EXERCISE DIRECTIONS - An exact copy of the data below is needed; please leave out any pictures.

DATA RECORDS -
= = = = =

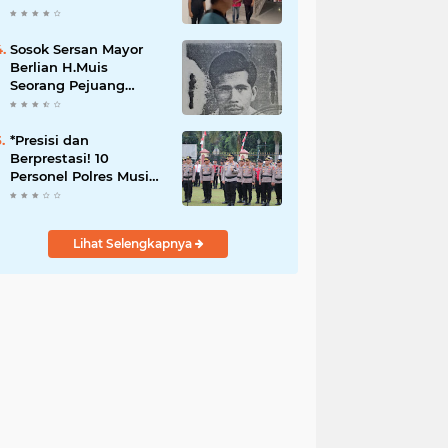
Dugaan Korupsi Dana
Peremajaan PSR
Sosok Sersan Mayor
Berlian H.Muis
Seorang Pejuang
Kemerdekaan RI
*Presisi dan
Berprestasi! 10
Personel Polres Musi
Rawas Raih
Penghargaan
Bergengsi dari
Lihat Selengkapnya
Kapolda Sumsel*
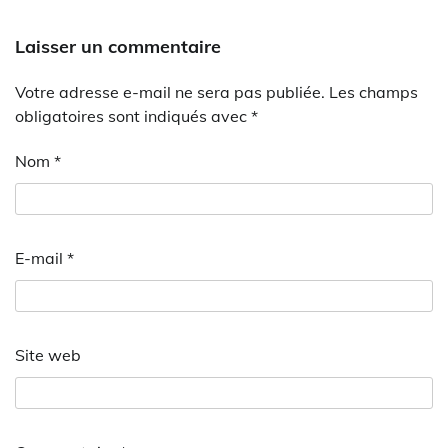
Laisser un commentaire
Votre adresse e-mail ne sera pas publiée.
Les champs
obligatoires sont indiqués avec
*
Nom
*
E-mail
*
Site web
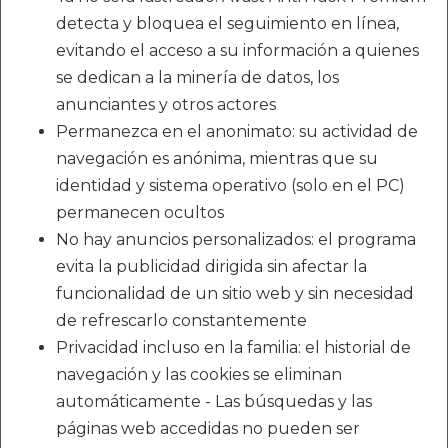
detecta y bloquea el seguimiento en línea,
evitando el acceso a su información a quienes
se dedican a la minería de datos, los
anunciantes y otros actores
Permanezca en el anonimato: su actividad de
navegación es anónima, mientras que su
identidad y sistema operativo (solo en el PC)
permanecen ocultos
No hay anuncios personalizados: el programa
evita la publicidad dirigida sin afectar la
funcionalidad de un sitio web y sin necesidad
de refrescarlo constantemente
Privacidad incluso en la familia: el historial de
navegación y las cookies se eliminan
automáticamente - Las búsquedas y las
páginas web accedidas no pueden ser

= = = = =

EXERCISE OUTPUT -
Dugaan Korupsi Dana
Peremajaan PSR
Sosok Sersan Mayor
Berlian H.Muis
Seorang Pejuang
Kemerdekaan RI
*Presisi dan
Berprestasi! 10
Personel Polres Musi
Rawas Raih
Penghargaan
Bergengsi dari
Lihat Selengkapnya
Kapolda Sumsel*
Laisser un commentaire
Votre adresse e-mail ne sera pas publiée.
Les champs
obligatoires sont indiqués avec
*
Nom
*
E-mail
*
Site web
detecta y bloquea el seguimiento en línea,
evitando el acceso a su información a quienes
se dedican a la minería de datos, los
anunciantes y otros actores
Permanezca en el anonimato: su actividad de
navegación es anónima, mientras que su
identidad y sistema operativo (solo en el PC)
permanecen ocultos
No hay anuncios personalizados: el programa
evita la publicidad dirigida sin afectar la
funcionalidad de un sitio web y sin necesidad
de refrescarlo constantemente
Privacidad incluso en la familia: el historial de
navegación y las cookies se eliminan
automáticamente - Las búsquedas y las
páginas web accedidas no pueden ser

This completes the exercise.